-------- Listed records --------

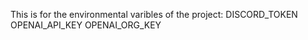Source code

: This is for the environmental varibles of the project:
    DISCORD_TOKEN
    OPENAI_API_KEY
    OPENAI_ORG_KEY
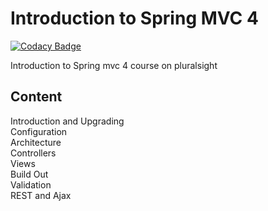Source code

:# Introduction to Spring MVC 4

[![Codacy Badge](https://api.codacy.com/project/badge/Grade/fe77d84849f640f793fbaaf839f379bc)](https://app.codacy.com/app/Ramonrune/introduction-spring-mvc-4?utm_source=github.com&utm_medium=referral&utm_content=Ramonrune/introduction-spring-mvc-4&utm_campaign=Badge_Grade_Dashboard)

Introduction to Spring mvc 4 course on pluralsight

## Content
Introduction and Upgrading<br>
Configuration<br>
Architecture<br>
Controllers<br>
Views<br>
Build Out<br>
Validation<br>
REST and Ajax<br>
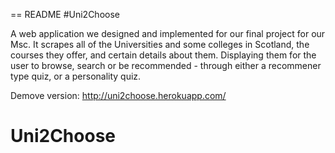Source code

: == README
#Uni2Choose

A web application we designed and implemented for our final project for our Msc. It scrapes all of the Universities and some colleges in Scotland, the courses they offer, and certain details about them. Displaying them for the user to browse, search or be recommended - through either a recommener type quiz, or a personality quiz. 

Demove version: http://uni2choose.herokuapp.com/

# Uni2Choose
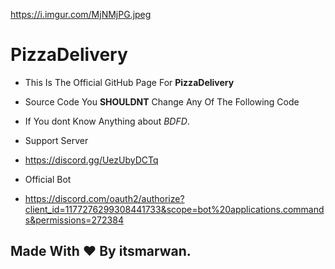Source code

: https://i.imgur.com/MjNMjPG.jpeg
# PizzaDelivery
- This Is The Official GitHub Page For **PizzaDelivery**
- Source Code You **SHOULDNT** Change Any Of The Following Code
- If You dont Know Anything about *BDFD*.

- Support Server
- https://discord.gg/UezUbyDCTq

- Official Bot
- https://discord.com/oauth2/authorize?client_id=1177276299308441733&scope=bot%20applications.commands&permissions=272384

## Made With ❤️ By itsmarwan.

--------

-- Directions --
Please transcribe, word for word, every line from the first line of the records above through the line containing "- Support Server", and leave out any pictures.

-- Answer to the problem --
Source code

: This is for the environmental varibles of the project:
    DISCORD_TOKEN
    OPENAI_API_KEY
    OPENAI_ORG_KEY
Source code

:# Introduction to Spring MVC 4

[![Codacy Badge](https://api.codacy.com/project/badge/Grade/fe77d84849f640f793fbaaf839f379bc)](https://app.codacy.com/app/Ramonrune/introduction-spring-mvc-4?utm_source=github.com&utm_medium=referral&utm_content=Ramonrune/introduction-spring-mvc-4&utm_campaign=Badge_Grade_Dashboard)

Introduction to Spring mvc 4 course on pluralsight

## Content
Introduction and Upgrading<br>
Configuration<br>
Architecture<br>
Controllers<br>
Views<br>
Build Out<br>
Validation<br>
REST and Ajax<br>
Source code

: == README
#Uni2Choose

A web application we designed and implemented for our final project for our Msc. It scrapes all of the Universities and some colleges in Scotland, the courses they offer, and certain details about them. Displaying them for the user to browse, search or be recommended - through either a recommener type quiz, or a personality quiz. 

Demove version: http://uni2choose.herokuapp.com/

# Uni2Choose
Source code

: https://i.imgur.com/MjNMjPG.jpeg
# PizzaDelivery
- This Is The Official GitHub Page For **PizzaDelivery**
- Source Code You **SHOULDNT** Change Any Of The Following Code
- If You dont Know Anything about *BDFD*.

- Support Server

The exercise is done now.